The inevitable lecture sessions set aside in your shooting schedule are usually for around the table instruction. In my experience, these amount to two hour marathons dedicated to a slide show of the photographic wünderkind’s own work, a Zen-like approach to pre-visualisation, or a melée of dozy questions from the workshop’s photo wannabees. Depending on your personal situation, that means two hours desperately trying to follow someone’s else’s twisted Photoshop logic, or two wasted hours in which I could have caught up on some sleep, edited images from earlier shoots, or just relaxed with a cold one or two.
Of the workshops I’ve attended, only one has delivered consistent and useful classroom input. So here’s a request to the workshop planners; do it right, or spare me. Please.
The other around-the-table exercise is the critique. Bring along some prints, or upload your own images from the workshop at hand and the maestro will opine (together with the other attendees) on your talent, or lack thereof. If there are awards for lens flare and HDR beyond its own excessive limits, you’ll find them here. ‘nuff said.
So, if crumbs of knowledge are all I got from these workshops, why go?
Because, those nuggets of knowledge can often be critically important and for me have helped shape the photographer I’ve become – good or bad. The real upside is that workshops are generally organised and run in fabulous places I wouldn’t otherwise be able to visit. Places which are often hard to get to, cost a lot and take too long to reconnoiter if you make the trip solo.

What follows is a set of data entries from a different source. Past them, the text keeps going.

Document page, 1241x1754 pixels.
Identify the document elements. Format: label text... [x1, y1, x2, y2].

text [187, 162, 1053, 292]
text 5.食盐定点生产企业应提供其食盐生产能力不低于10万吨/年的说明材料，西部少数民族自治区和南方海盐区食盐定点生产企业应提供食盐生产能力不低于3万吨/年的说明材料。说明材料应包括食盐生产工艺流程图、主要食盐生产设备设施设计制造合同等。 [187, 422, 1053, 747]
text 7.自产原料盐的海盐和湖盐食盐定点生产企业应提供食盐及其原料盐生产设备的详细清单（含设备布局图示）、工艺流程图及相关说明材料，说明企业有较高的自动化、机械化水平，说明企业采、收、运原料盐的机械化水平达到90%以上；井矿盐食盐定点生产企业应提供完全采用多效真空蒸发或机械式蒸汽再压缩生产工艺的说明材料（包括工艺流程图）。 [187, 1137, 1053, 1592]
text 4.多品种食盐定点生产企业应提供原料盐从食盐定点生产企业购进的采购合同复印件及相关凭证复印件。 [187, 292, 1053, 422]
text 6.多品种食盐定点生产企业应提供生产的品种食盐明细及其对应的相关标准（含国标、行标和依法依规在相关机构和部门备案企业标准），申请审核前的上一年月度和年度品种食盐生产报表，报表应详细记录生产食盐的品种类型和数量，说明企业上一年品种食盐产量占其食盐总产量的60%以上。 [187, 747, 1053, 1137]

The workshop does all that for you, which brings me to the next point; lets stop calling them workshops. They aren’t. They could be trips, visits, or if we ratchet the hyperbole-o-meter up a bit, experiences. Yes, I like that. They are Experiences, with a capital E.
Now, the Antelope Canyons make more sense, the Okavango Delta is in context and Iceland given its rightful perspective. They are Experiences all.

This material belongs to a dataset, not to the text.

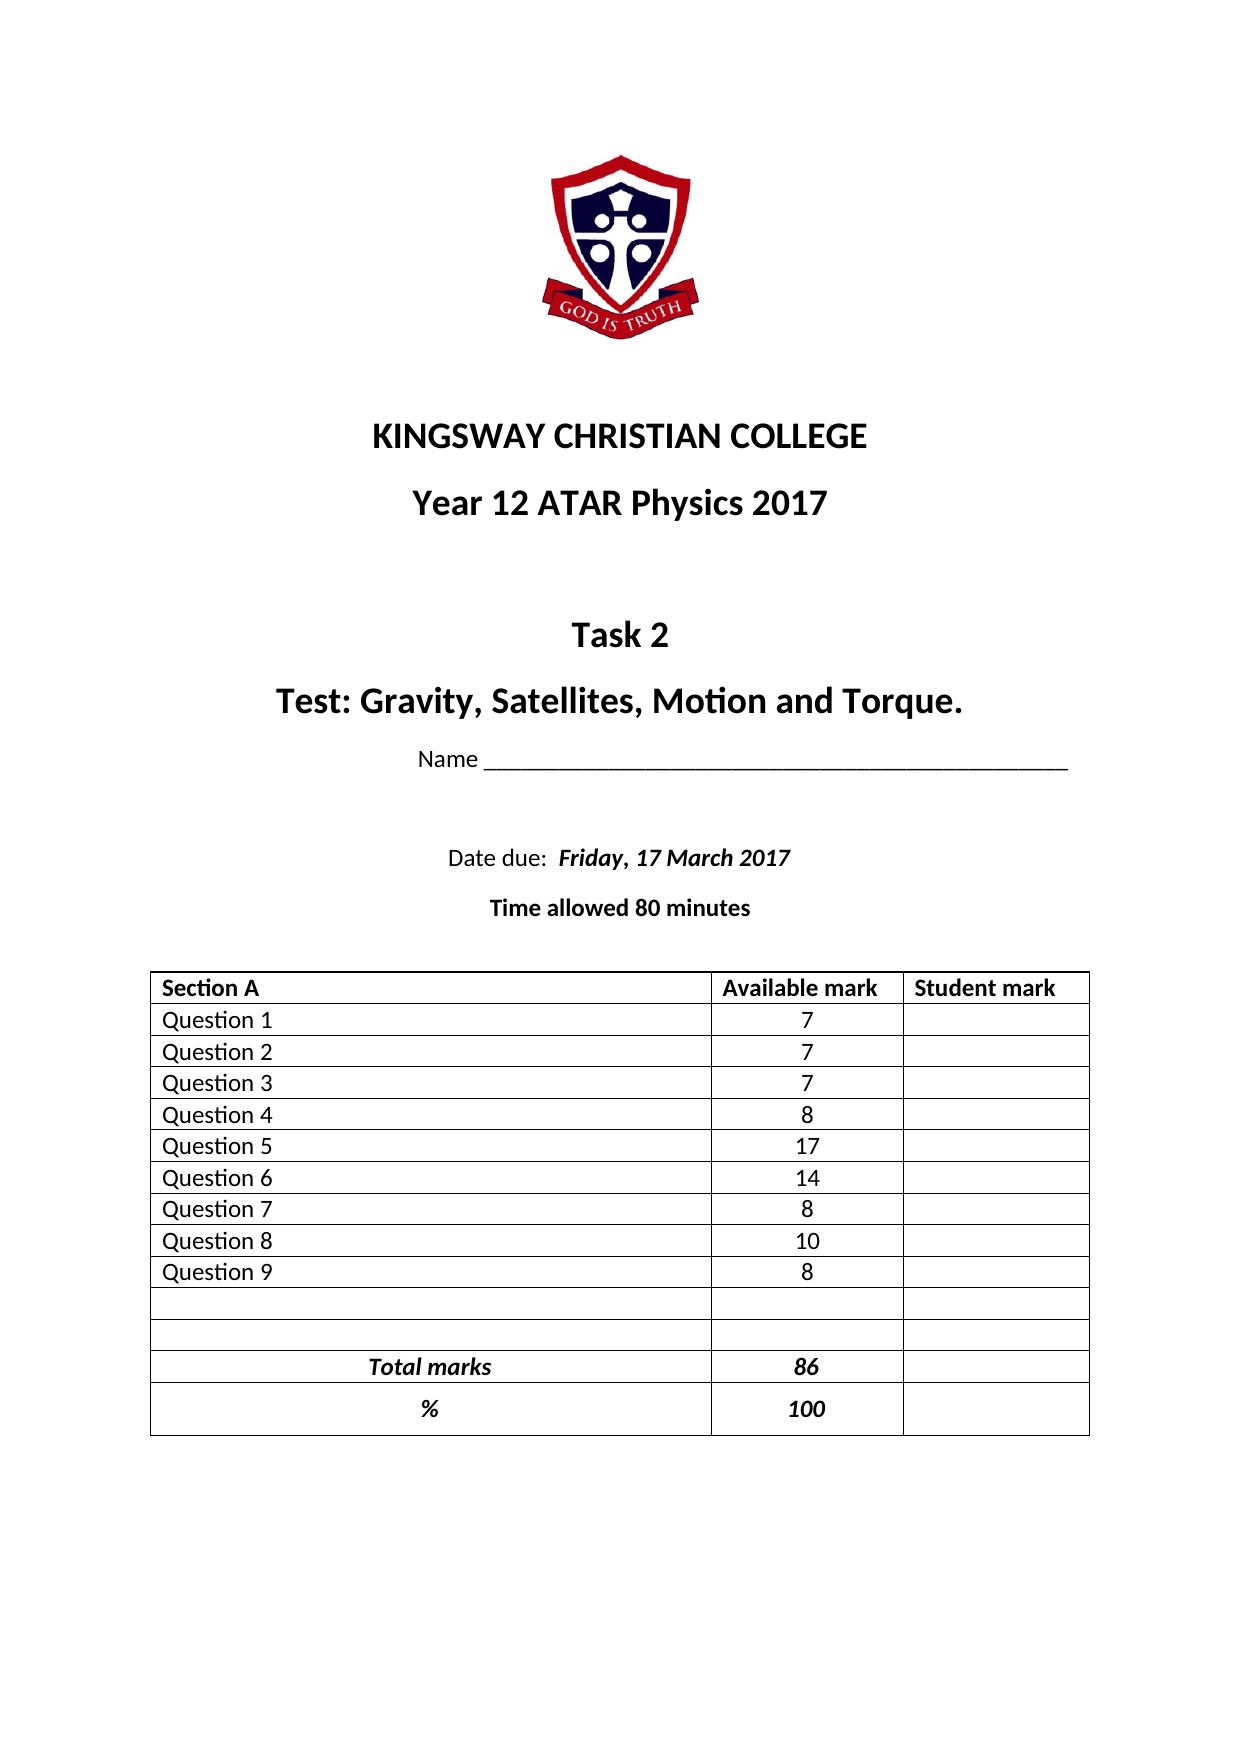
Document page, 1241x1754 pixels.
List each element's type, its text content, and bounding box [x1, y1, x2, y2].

And, if your Experience leader is honest, he (or she) will show you the secret places he’s found after years of visits. The view sites and places – including those thousands of other would-be Ansel Adamses – never see. He’ll help you make sense of what you’re seeing, not just the convenient area 100 metres around the car park.
Your shooting schedule must be sensible and not require two hour to and fro drives. Rather change hotel to suit the location. If sunrise and sunset shoots are planned, then between them you need time to charge batteries, upload memory cards, organise kit, clothing and your do your personal stuff.
Allow time in the middle of the day to unwind and edit. Those are the times you might need a classroom. Otherwise, don’t expect your attendees to exist on three or four hours sleep a night; the Experience will simply degenerate into a battle between those with the greatest tolerance for sleep deprivation and personal discomfort.
And, when it is time to be in the classroom, let it be indoors. One workshop leader of my experience was so cheap that he held all his meetings, “lectures” and critiques in the local park. Here, in addition to battling the chill and a strong Arizona desert breeze, the class was also outnumbered by winos and stray dogs. Attendees are expected to pay top dollar for their Experience. Please don’t bilk us just to maximise your own returns.